== PROVIDED PASSAGE
The Collatz Conjecture: Binary Structure Analysis and Trajectory Behavior

1. Introduction

The Collatz conjecture, formulated by Lothar Collatz in 1937, states that for any positive integer n, the sequence defined by

$$T\left(n\right)=\left\{\begin{array}{cc}{\displaystyle \frac{n}{2}},\hfill & \mathrm{if}n\equiv 0(mod2),\hfill \\ 3n+1,\hfill & \mathrm{if}n\equiv 1(mod2),\hfill \end{array}\right.$$

(1)

eventually reaches 1. Verified computationally up to $n<2^{68}$ [1], no general proof exists. Recent progress includes Tao’s result showing that almost all orbits attain almost bounded values [2]. Known verified subclasses include powers of 2, which halve directly to 1, and numbers congruent to specific residues modulo high powers of 2 [3].
====
== DATA EXTRACTS
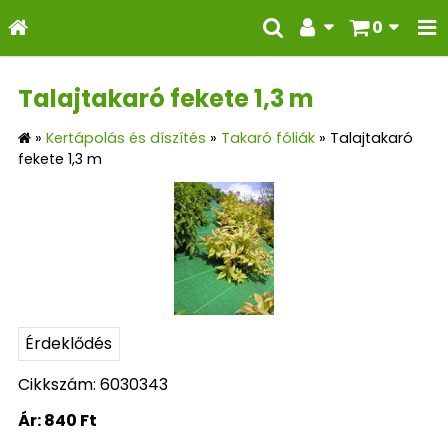
0
Talajtakaró fekete 1,3 m
»
Kertápolás és díszítés
»
Takaró fóliák
»
Talajtakaró
fekete 1,3 m
Érdeklődés
Cikkszám: 6030343
Ár:
840 Ft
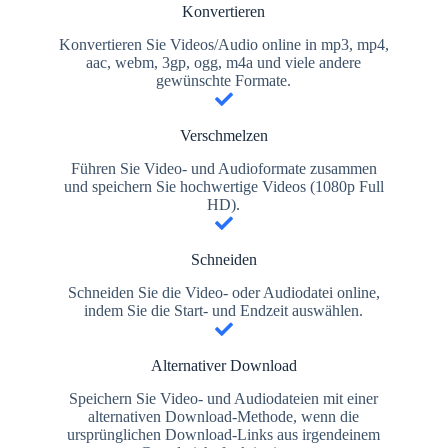
Konvertieren
Konvertieren Sie Videos/Audio online in mp3, mp4,
aac, webm, 3gp, ogg, m4a und viele andere
gewünschte Formate.
Verschmelzen
Führen Sie Video- und Audioformate zusammen
und speichern Sie hochwertige Videos (1080p Full
HD).
Schneiden
Schneiden Sie die Video- oder Audiodatei online,
indem Sie die Start- und Endzeit auswählen.
Alternativer Download
Speichern Sie Video- und Audiodateien mit einer
alternativen Download-Methode, wenn die
ursprünglichen Download-Links aus irgendeinem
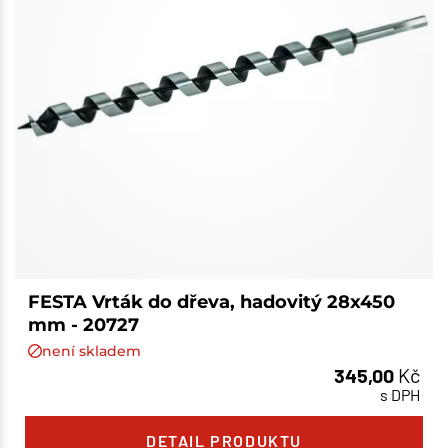
FESTA Vrták do dřeva, hadovitý 28x450
mm - 20727
není skladem
345,00
Kč
s DPH
DETAIL PRODUKTU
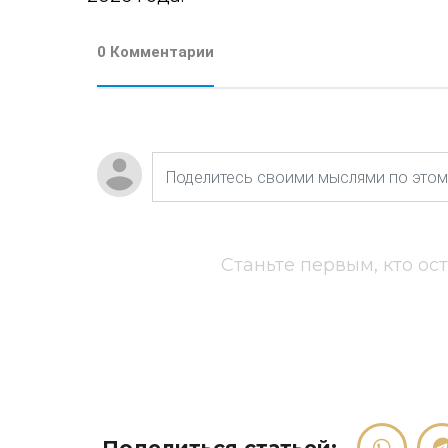
0 Комментарии
Станьте первым, кто ос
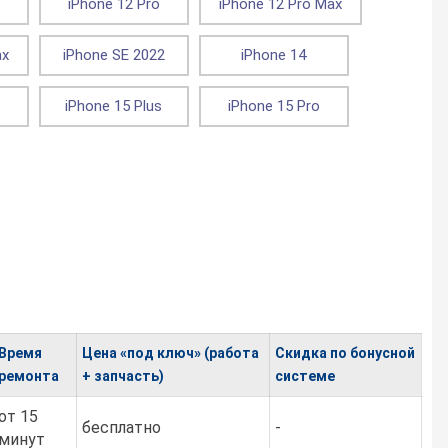
iPhone 12 Pro
iPhone 12 Pro Max
ax
iPhone SE 2022
iPhone 14
iPhone 15 Plus
iPhone 15 Pro
Время
Цена «под ключ» (работа
Скидка по бонусной
ремонта
+ запчасть)
системе
от 15
бесплатно
-
минут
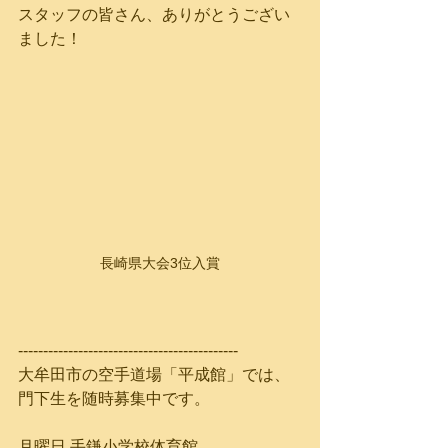
スタッフの皆さん、ありがとうござい
ました！
長崎県大会3位入賞
--------------------------------------------
大牟田市の空手道場「平成館」では、
門下生を随時募集中です。
月曜日 手鎌小学校体育館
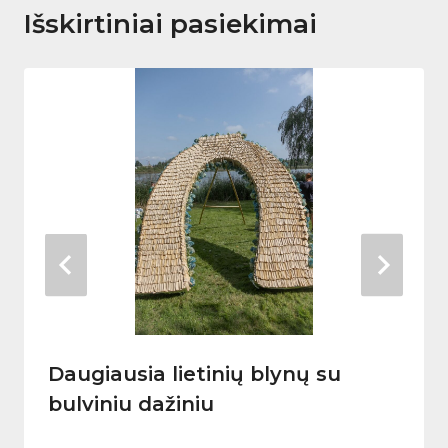
Išskirtiniai pasiekimai
Daugiausia lietinių blynų su
bulviniu dažiniu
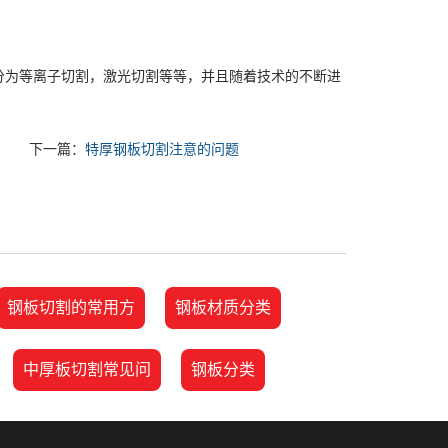
为等离子切割，激光切割等等，并且随着技术的不断进
下一篇：
特厚钢板切割注意的问题
钢板切割的常用方
钢板材质分类
中厚板切割常见问
钢板分类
====
WORK ITEM A:
Answer these from the Collatz introduction above:
(i) In what year was the conjecture formulated?
(ii) Up to what bound on n has the conjecture been verified computationally?
(iii) How do powers of 2 reach 1?
WORK ITEM B:
Does the Collatz introduction support each statement below? Answer yes or no for each, and quote the words from the text that settle it.
(i) A general proof of the conjecture exists.
(ii) Tao's result shows that almost all orbits attain almost bounded values.
(iii) Lothar Collatz formulated the conjecture in 1947.

WRITTEN RESPONSE A:
(i) 1937
(ii) n < 2^68
(iii) They halve directly to 1.

WRITTEN RESPONSE B:
(i) No: "no general proof exists"
(ii) Yes: "Tao’s result showing that almost all orbits attain almost bounded values"
(iii) No: "formulated by Lothar Collatz in 1937"